The pub was crowded, as was usual for pub quiz night in our local Brussels boozer, an Irish pub by the name of ‘Michael Collins’. The quiz had reached that point where the organisers pause to tabulate the scores from the first four question rounds. Our team members all looked up from our scrawled notes and makeshift maps of African countries bordering the Congo, and began the ritual small talk. The latest movies and sports results, holiday plans, good places to eat.
“So,” Charlotte said, turning to me, “what is it you do?” Charlotte was new to our quiz team, and was still doing the introductory rounds.
“I’m an economist,” was my automatic response. I wanted to add, “but I’m really a writer. I’ve been writing all my life. The first draft of my novel is ready, waiting for me. It’s willing me to muster up the courage to nurture it fully to life.”

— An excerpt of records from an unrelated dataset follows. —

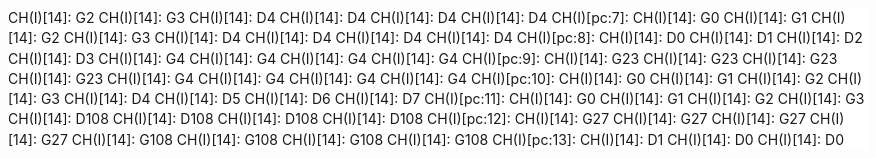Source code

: CH(I)[14]: G2
CH(I)[14]: G3
CH(I)[14]: D4
CH(I)[14]: D4
CH(I)[14]: D4
CH(I)[14]: D4
CH(I)[pc:7]:
CH(I)[14]: G0
CH(I)[14]: G1
CH(I)[14]: G2
CH(I)[14]: G3
CH(I)[14]: D4
CH(I)[14]: D4
CH(I)[14]: D4
CH(I)[14]: D4
CH(I)[pc:8]:
CH(I)[14]: D0
CH(I)[14]: D1
CH(I)[14]: D2
CH(I)[14]: D3
CH(I)[14]: G4
CH(I)[14]: G4
CH(I)[14]: G4
CH(I)[14]: G4
CH(I)[pc:9]:
CH(I)[14]: G23
CH(I)[14]: G23
CH(I)[14]: G23
CH(I)[14]: G23
CH(I)[14]: G4
CH(I)[14]: G4
CH(I)[14]: G4
CH(I)[14]: G4
CH(I)[pc:10]:
CH(I)[14]: G0
CH(I)[14]: G1
CH(I)[14]: G2
CH(I)[14]: G3
CH(I)[14]: D4
CH(I)[14]: D5
CH(I)[14]: D6
CH(I)[14]: D7
CH(I)[pc:11]:
CH(I)[14]: G0
CH(I)[14]: G1
CH(I)[14]: G2
CH(I)[14]: G3
CH(I)[14]: D108
CH(I)[14]: D108
CH(I)[14]: D108
CH(I)[14]: D108
CH(I)[pc:12]:
CH(I)[14]: G27
CH(I)[14]: G27
CH(I)[14]: G27
CH(I)[14]: G27
CH(I)[14]: G108
CH(I)[14]: G108
CH(I)[14]: G108
CH(I)[14]: G108
CH(I)[pc:13]:
CH(I)[14]: D1
CH(I)[14]: D0
CH(I)[14]: D0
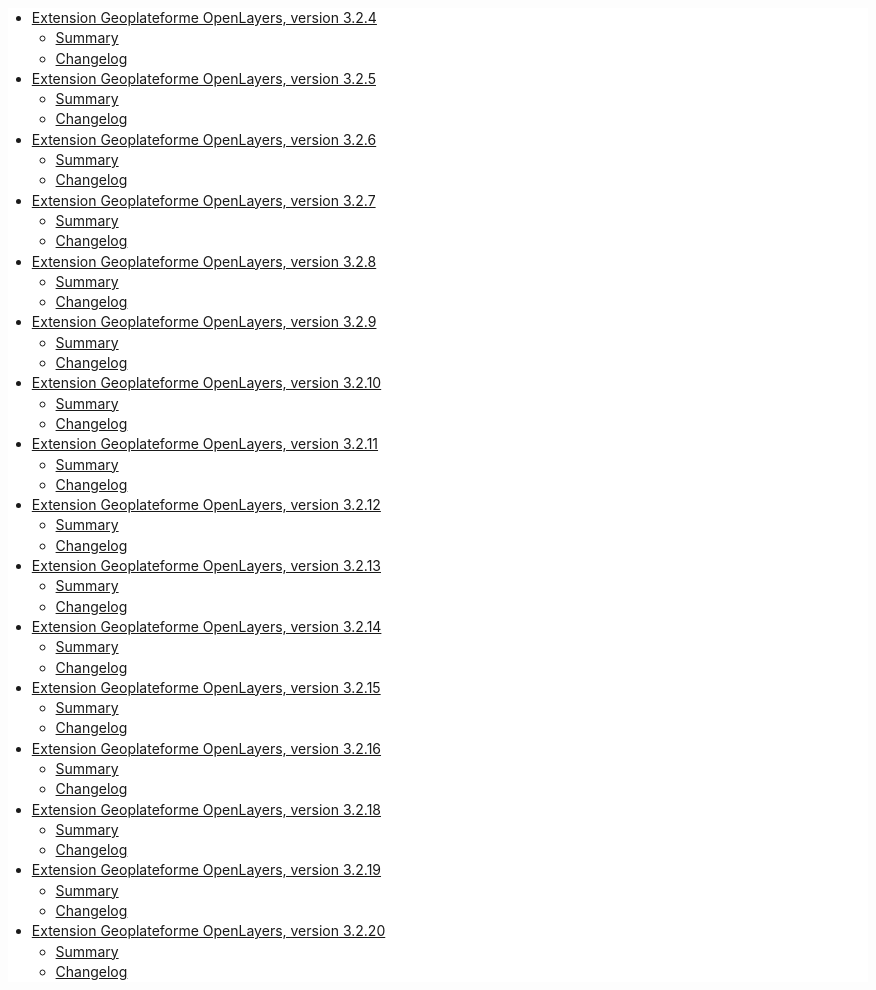 - [Extension Geoplateforme OpenLayers, version 3.2.4](#extension-geoplateforme-openlayers-version-324)
  * [Summary](#summary-28)
  * [Changelog](#changelog-25)
- [Extension Geoplateforme OpenLayers, version 3.2.5](#extension-geoplateforme-openlayers-version-325)
  * [Summary](#summary-29)
  * [Changelog](#changelog-26)
- [Extension Geoplateforme OpenLayers, version 3.2.6](#extension-geoplateforme-openlayers-version-326)
  * [Summary](#summary-30)
  * [Changelog](#changelog-27)
- [Extension Geoplateforme OpenLayers, version 3.2.7](#extension-geoplateforme-openlayers-version-327)
  * [Summary](#summary-31)
  * [Changelog](#changelog-28)
- [Extension Geoplateforme OpenLayers, version 3.2.8](#extension-geoplateforme-openlayers-version-328)
  * [Summary](#summary-32)
  * [Changelog](#changelog-29)
- [Extension Geoplateforme OpenLayers, version 3.2.9](#extension-geoplateforme-openlayers-version-329)
  * [Summary](#summary-33)
  * [Changelog](#changelog-30)
- [Extension Geoplateforme OpenLayers, version 3.2.10](#extension-geoplateforme-openlayers-version-3210)
  * [Summary](#summary-34)
  * [Changelog](#changelog-31)
- [Extension Geoplateforme OpenLayers, version 3.2.11](#extension-geoplateforme-openlayers-version-3211)
  * [Summary](#summary-35)
  * [Changelog](#changelog-32)
- [Extension Geoplateforme OpenLayers, version 3.2.12](#extension-geoplateforme-openlayers-version-3212)
  * [Summary](#summary-36)
  * [Changelog](#changelog-33)
- [Extension Geoplateforme OpenLayers, version 3.2.13](#extension-geoplateforme-openlayers-version-3213)
  * [Summary](#summary-37)
  * [Changelog](#changelog-34)
- [Extension Geoplateforme OpenLayers, version 3.2.14](#extension-geoplateforme-openlayers-version-3214)
  * [Summary](#summary-38)
  * [Changelog](#changelog-35)
- [Extension Geoplateforme OpenLayers, version 3.2.15](#extension-geoplateforme-openlayers-version-3215)
  * [Summary](#summary-39)
  * [Changelog](#changelog-36)
- [Extension Geoplateforme OpenLayers, version 3.2.16](#extension-geoplateforme-openlayers-version-3216)
  * [Summary](#summary-40)
  * [Changelog](#changelog-37)
- [Extension Geoplateforme OpenLayers, version 3.2.18](#extension-geoplateforme-openlayers-version-3218)
  * [Summary](#summary-41)
  * [Changelog](#changelog-38)
- [Extension Geoplateforme OpenLayers, version 3.2.19](#extension-geoplateforme-openlayers-version-3219)
  * [Summary](#summary-42)
  * [Changelog](#changelog-39)
- [Extension Geoplateforme OpenLayers, version 3.2.20](#extension-geoplateforme-openlayers-version-3220)
  * [Summary](#summary-43)
  * [Changelog](#changelog-40)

Instead I forced a self-deprecating smile and added, “Economics is boring stuff. You know, mostly just adjusting numbers in spreadsheets.”
That comment earned nothing more than a polite smile from Charlotte. Microsoft Excel might have pretty good mathematical functionality, but it’s a real conversation killer.
In my head, though, the conversation went on. As the quizmaster read out questions for rounds five through nine, and the team busily debated where the 1976 Olympics were hosted (Was it Munich?), and which country exported the most bananas (Costa Rica or Ecuador?) I found myself wondering why it was I was so shy about defining myself as a writer. By the time the final scores came in, and our team finished a lowly sixth place, I had come to a decision. If I was going to be a writer, I had to think of myself as a writer. And that would mean changing my priorities. The next day I told my boss I would be applying for a five month leave of absence.
Two weeks later I had packed my tent and sleeping bag, got on my bicycle and pedalled my way out of Brussels, out of Belgium, and right through the sausage-and-beer bloated midsection of Germany, until the Danube River bore me to Vienna. 1,400 km of cycling was enough to rid my mind of any recollection of the dreaded spreadsheets. I took a room in Vienna’s trendy Seventh District and spent the next four weeks poring over the text of my novel.
One evening, after rewriting a particularly satisfying chapter, I decided to break out of my hermit cell and found my way to a local beer garden, where I chanced to meet a Californian guy who had been an engineer and was now running workshops for alternative medicine and yoga.
“So what kind of work do you do?” he asked me.
My glanced drifted momentarily to the string of lights suspended across the trellis at the edge of the garden.
“I’m a writer,” I answered.
And that was the moment I became a writer.